Il paradosso è che la
rivoluzione cromatica in Bangladesh è stata avviata a una settimana
dalla riunione del Quad a livello ministeriale a Tokyo, che tra
l'altro è stata un'iniziativa frettolosa degli Stati Uniti. Forse lo
stabilimento indiano è cullato in un senso di compiacimento?
Il
ministro degli Esteri britannico David Lammy ha contattato il
ministro degli Affari esteri S. Jaishankar con una telefonata l'8
agosto, in coincidenza con la nomina del governo ad interim a Dacca,
che il Regno Unito ha accolto con favore,
sollecitando in
contemporaneo
"un percorso pacifico verso un
futuro democratico inclusivo"
per il Bangladesh, in quanto la popolazione del
Paese merita "responsabilità". [enfasi aggiunta].
L'India
non si fa sentire. L'unico modo in cui il Bangladesh può trovare una
via d'uscita dalla buca della volpe è attraverso un processo
democratico inclusivo. Ma la nomina, apparentemente su
raccomandazione degli studenti, di un avvocato di formazione
statunitense come nuovo giudice capo della Corte Suprema di Dhaka è
un altro segnale inquietante della stretta di Washington.
In
questo contesto geopolitico, un commento apparso giovedì sul
quotidiano cinese Global
Times,
intitolato Cina-India
relazioni allentate, navigando in nuove realtà,
offre alcuni spunti di riflessione.
In esso si parla
dell'imperativo per India e Cina di "creare un nuovo tipo di
relazione che riflette il loro status di grandi potenze... entrambi i
Paesi dovrebbero accogliere e sostenere la presenza dell'altro nelle
rispettive regioni limitrofe". Altrimenti, sottolinea il
commento, "l'ambiente diplomatico circostante per entrambi i
Paesi sarà difficile da migliorare".
Il cambio di regime
in Bangladesh testimonia questa nuova realtà.

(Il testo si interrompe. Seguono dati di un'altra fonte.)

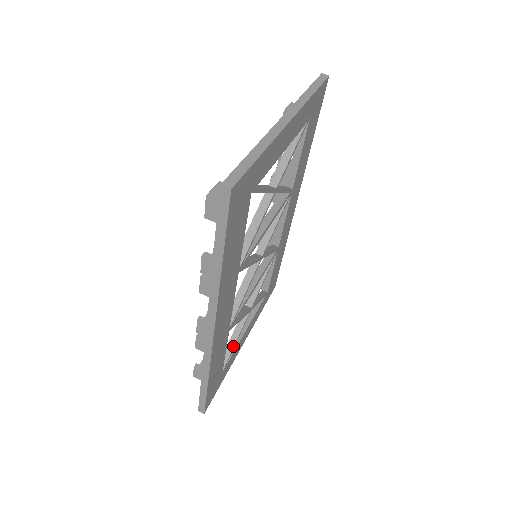
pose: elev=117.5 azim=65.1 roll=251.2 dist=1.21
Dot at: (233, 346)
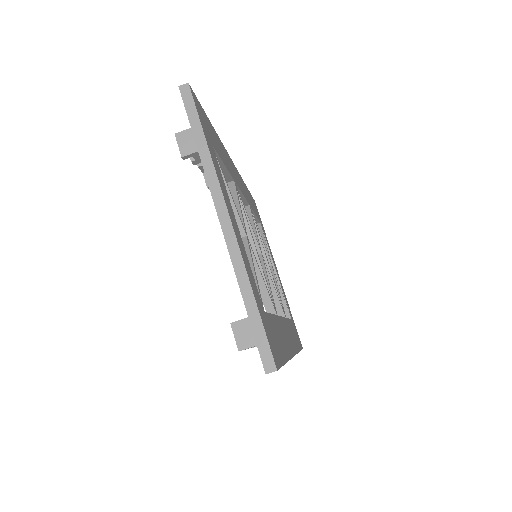
Dot at: (283, 299)
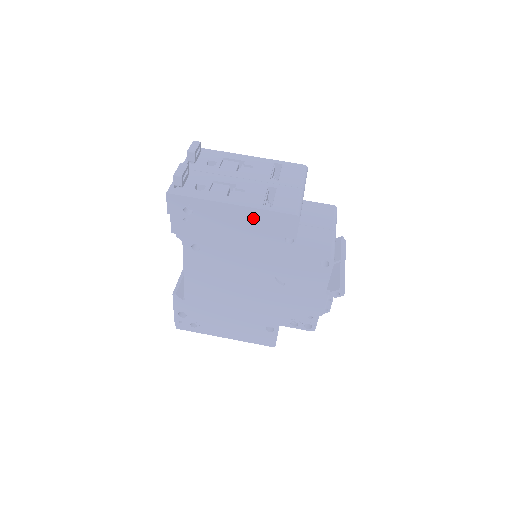
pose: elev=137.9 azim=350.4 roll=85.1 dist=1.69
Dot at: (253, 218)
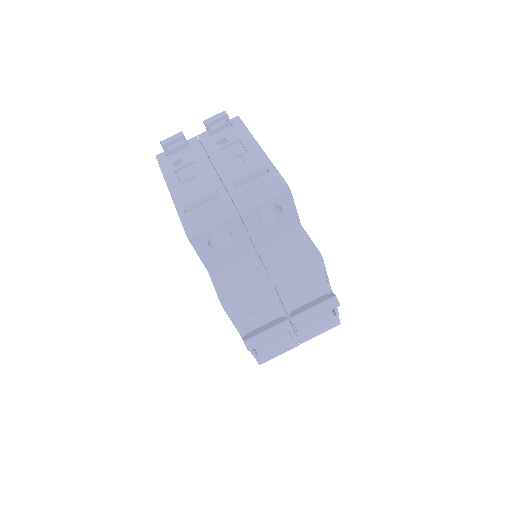
Dot at: occluded
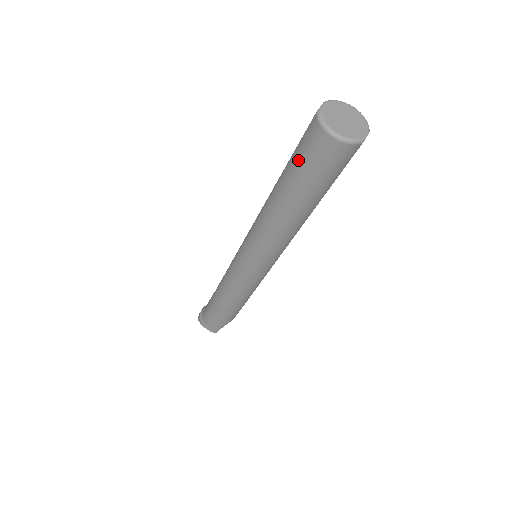
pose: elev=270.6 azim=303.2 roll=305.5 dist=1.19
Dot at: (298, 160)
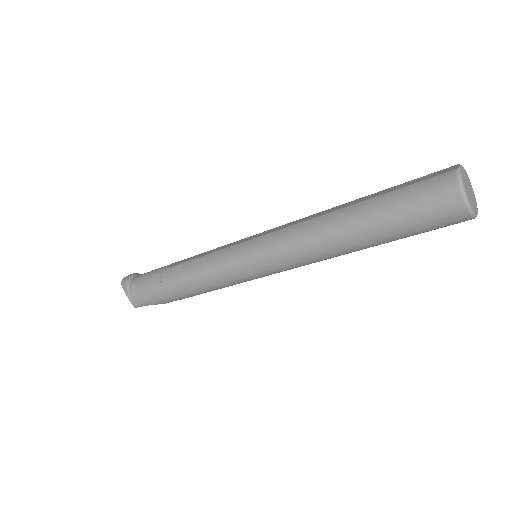
Dot at: (405, 198)
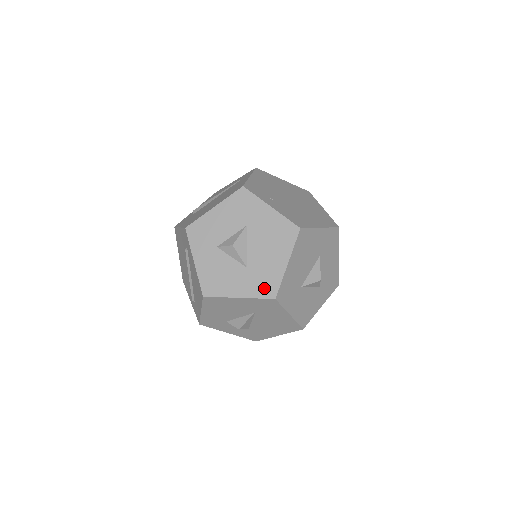
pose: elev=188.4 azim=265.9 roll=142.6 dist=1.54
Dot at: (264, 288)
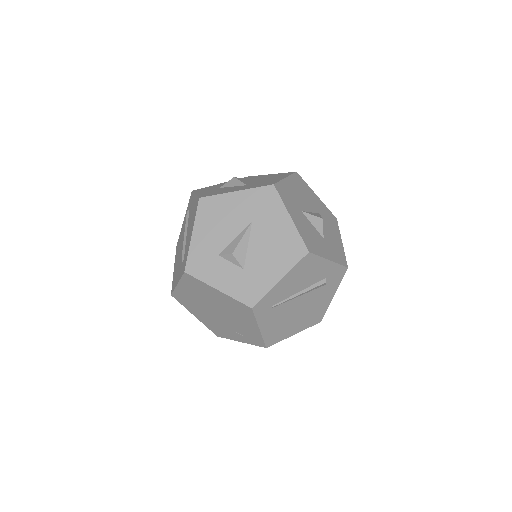
Dot at: (262, 185)
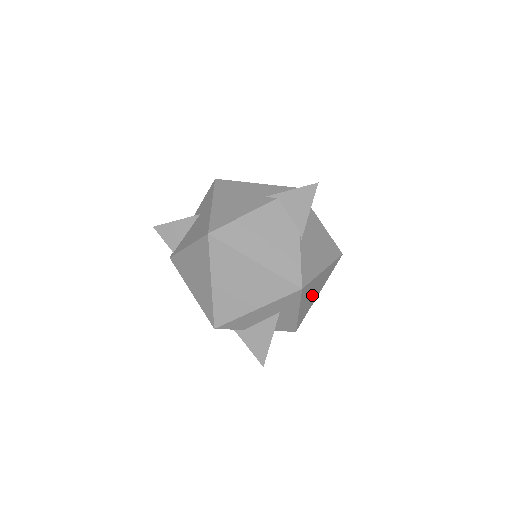
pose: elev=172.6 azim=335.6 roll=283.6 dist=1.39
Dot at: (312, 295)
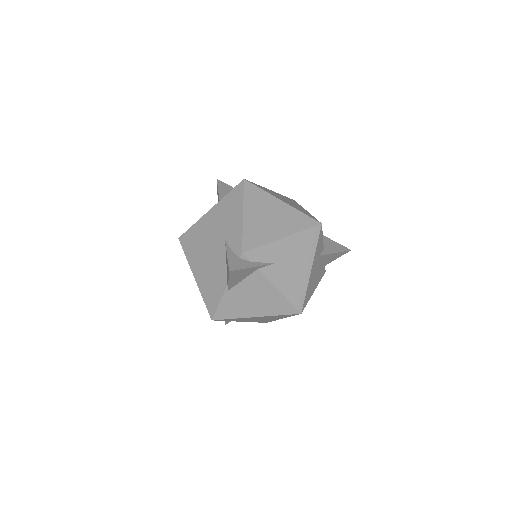
Dot at: (260, 319)
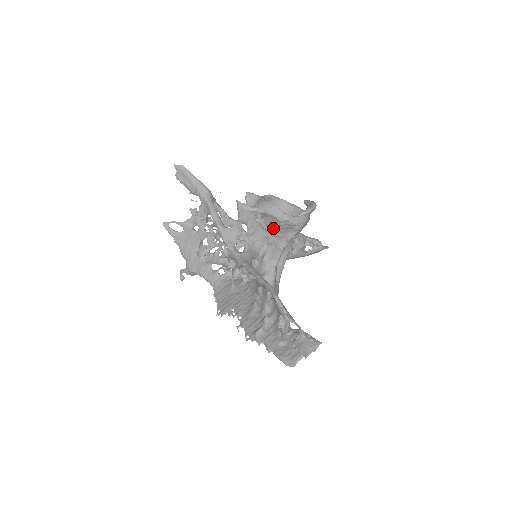
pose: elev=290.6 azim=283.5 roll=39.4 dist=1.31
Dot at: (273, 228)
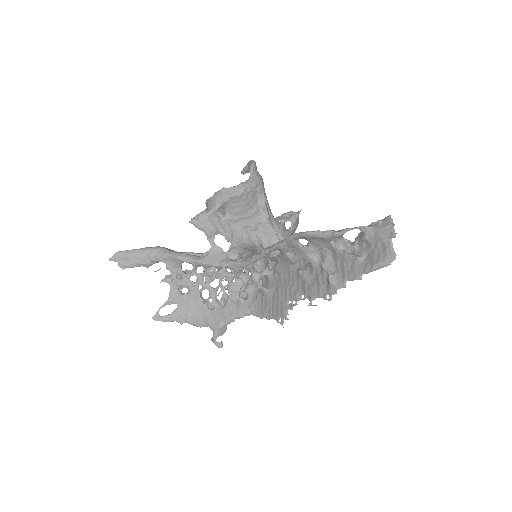
Dot at: (242, 210)
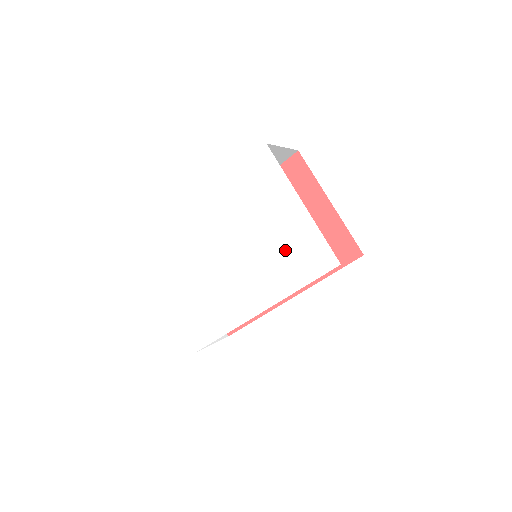
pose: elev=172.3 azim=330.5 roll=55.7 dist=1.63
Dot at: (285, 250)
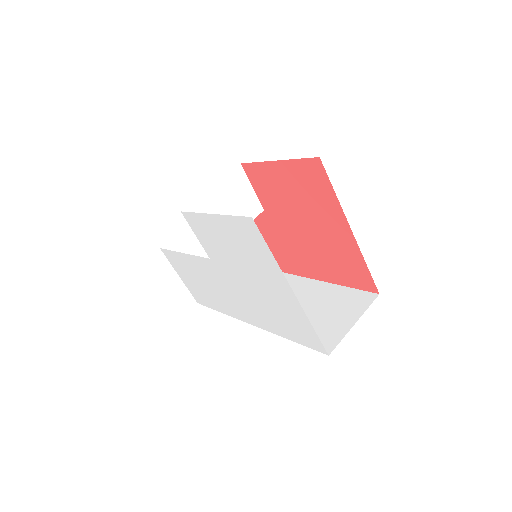
Dot at: (274, 309)
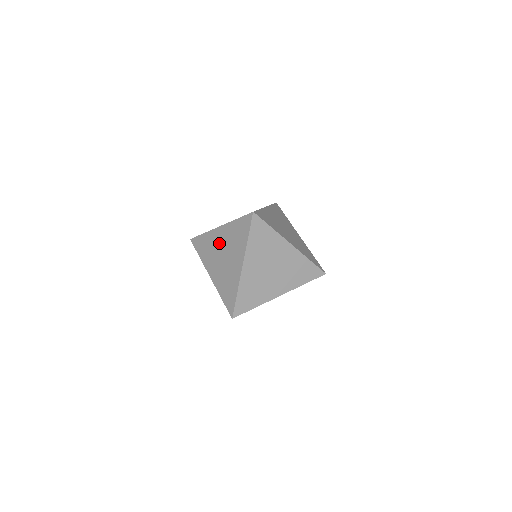
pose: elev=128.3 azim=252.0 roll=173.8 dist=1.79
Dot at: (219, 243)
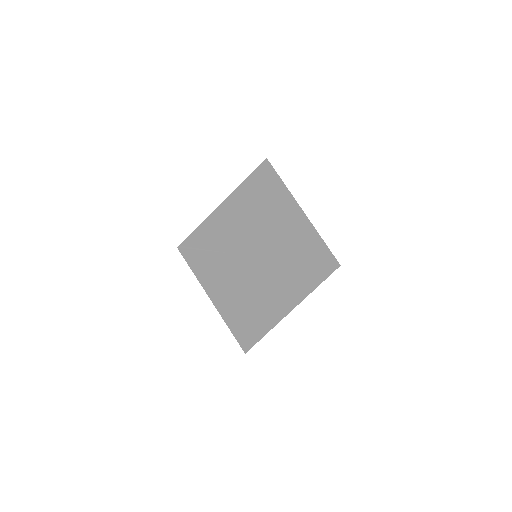
Dot at: occluded
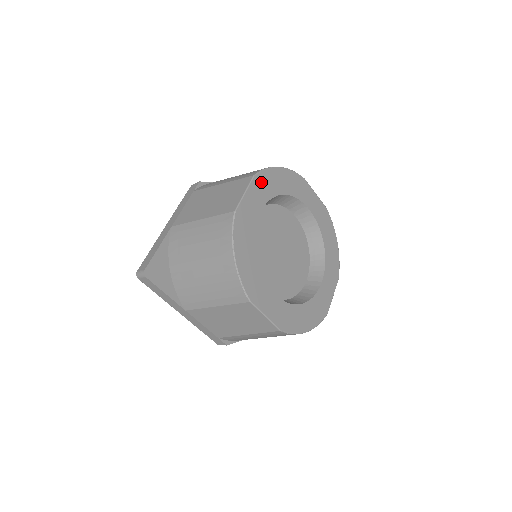
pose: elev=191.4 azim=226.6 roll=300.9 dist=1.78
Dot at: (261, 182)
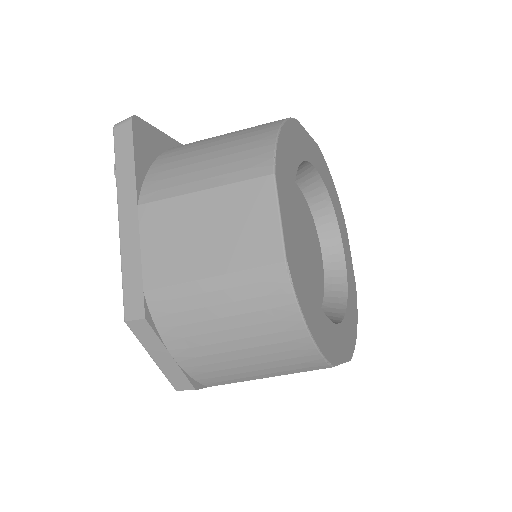
Dot at: (320, 157)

La conclusione è che
se da un lato gli indiani si sono bevuti la narrativa degli Stati
Uniti secondo cui essi sono un "contrappeso alla Cina", in
realtà gli Stati Uniti hanno iniziato a sfruttare le tensioni tra
India e Cina per tenerle separate al fine di far avanzare la propria
agenda geopolitica di egemonia regionale.
Delhi dovrebbe avere
una visione strategica di dove si trovano i suoi interessi in questo
cambiamento di paradigma, dal momento che il modo abituale di pensare
o fare qualcosa nel nostro vicinato viene bruscamente sostituito da
un'esperienza nuova e diversa che Washington ha imposto
unilateralmente. Quello che forse non abbiamo capito è che i semi
del nuovo paradigma erano già presenti in quello esistente.